The skull must be boiled (Father taught, all those years ago) until it becomes
smooth as stone, then reattached.

This I accomplished with a battery-driven drill and eighteen silver pins from
the cloisonned box my father passed on to me, his father's before him. Singing
Berg the whole while. I'd learned all my lessons well.

Legs must fall just so on the chair.

One arm at rest. The other upraised. Each finger arranged according to intricate
plan.

Exacting, demanding work.

Fine music, though.

By Thursday Muriel looked more beautiful than ever before-- I know this is hard
to believe. That afternoon I lifted the wig from its case and placed it on her.
Draped the blue veil across the preserved flesh of her chest.

(I, too, can be practical, my dear, see? I can make plans, follow through, take
charge. Do what needs be done. And finally have become an artist of sorts in my
own right, I suppose.)

The doorbell rang.

Thank you all for coming.

Glasses clink. Steaming cups are raised. There is enough food here to feed the
city's teeming poor. I circulate among our guests, Uncle Van, Mrs. Abneg's
sister, cousins and nephews, close friends. Some, I can no longer speak to, of
course. To others I present small boxes wrapped in bright paper: a toenail or
fingernail perhaps, sliver of bone, divot of pickled flesh.

Yes. She looks beautiful, doesn't she?

Outside, whispering, night arrives. No whispers in here, as family, friends, and
mourners move from lit space to lit space. They manipulate Muriel's limbs into
various symbolic patterns. Group about her. Pictures are taken.

It's time, Muriel's brother says, stepping beside me.

And I say, Please -- as instantly the room falls quiet.

I want to tell you all how much I love her.

I want to tell you we'll be happy now. Everything is in place.

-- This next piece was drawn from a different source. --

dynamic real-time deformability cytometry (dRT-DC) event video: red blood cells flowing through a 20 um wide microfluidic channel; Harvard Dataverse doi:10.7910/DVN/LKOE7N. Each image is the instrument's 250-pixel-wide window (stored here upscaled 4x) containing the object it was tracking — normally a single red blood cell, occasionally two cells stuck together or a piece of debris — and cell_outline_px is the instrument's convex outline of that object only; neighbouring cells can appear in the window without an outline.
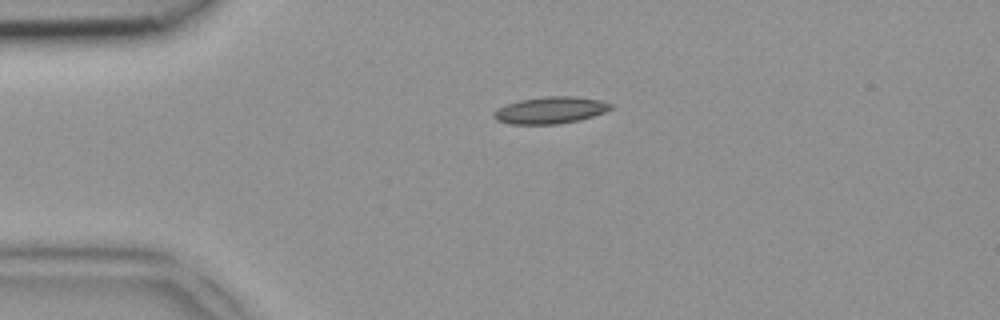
{"species": "common noctule bat (a hibernating species)", "species_latin": "Nyctalus noctula", "temperature_condition": "room temperature", "stored_images_in_passage": 2, "camera_frame_rate_fps": 3000, "um_per_image_px": 0.085, "animal": {"sex": "female", "body_mass_g": 18.4}, "frame": {"image": 1, "passage_image": 1, "time_ms": 0.0, "image_size_px": [1000, 320], "cell_outline_px": [[612, 108], [604, 112], [580, 120], [556, 124], [508, 124], [496, 120], [492, 116], [492, 112], [496, 108], [520, 100], [544, 96], [576, 96], [600, 100], [612, 104]], "centroid_in_image_um": [46.74, 9.36], "position_along_channel_um": 38.3, "area_um2": 18.38}}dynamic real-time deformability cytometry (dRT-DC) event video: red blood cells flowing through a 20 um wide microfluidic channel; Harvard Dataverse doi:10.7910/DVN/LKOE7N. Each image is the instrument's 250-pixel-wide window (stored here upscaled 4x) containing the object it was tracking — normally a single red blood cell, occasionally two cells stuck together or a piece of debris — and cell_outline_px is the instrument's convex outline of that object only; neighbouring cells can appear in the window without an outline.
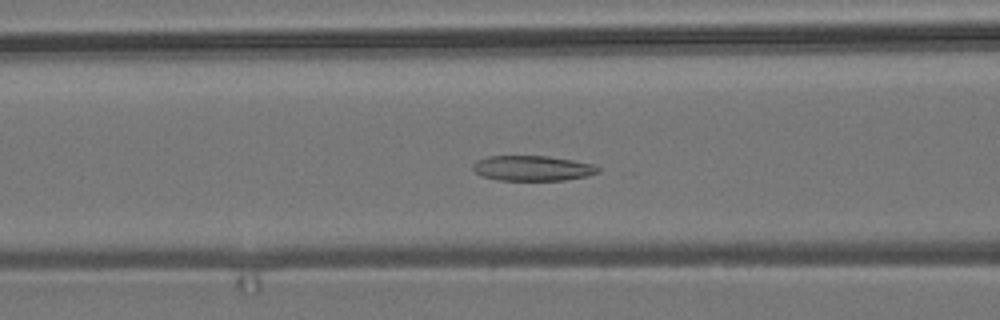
{"species": "common noctule bat (a hibernating species)", "species_latin": "Nyctalus noctula", "temperature_condition": "room temperature", "stored_images_in_passage": 51, "camera_frame_rate_fps": 3000, "um_per_image_px": 0.085, "animal": {"sex": "male", "body_mass_g": 19.2, "forearm_length_mm": 51.8}, "frame": {"image": 1, "passage_image": 23, "time_ms": 7.333, "image_size_px": [1000, 320], "cell_outline_px": [[600, 172], [588, 176], [564, 180], [496, 180], [484, 176], [476, 172], [472, 168], [472, 164], [476, 160], [488, 156], [548, 156], [572, 160], [592, 164], [600, 168]], "centroid_in_image_um": [45.26, 14.3], "position_along_channel_um": 121.3, "area_um2": 18.38}}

I want to tell you how much we will miss you all.

Listen ....

One day you'll walk out, a day like any other, to fetch laundry, pick up coffee
at the store, drop off mail. You'll take the same route you always do, turn
corners as familiar to you as the back of your hand, thinking of nothing in
particular. And that's when it will happen. The beauty of this world will fall
upon you, push the very words and breath from your lungs. Suddenly, irrevocably,
the beauty of this world will break your heart; and lifting hand to face, you
will find tears there.

Those tears will be the same as mine, now.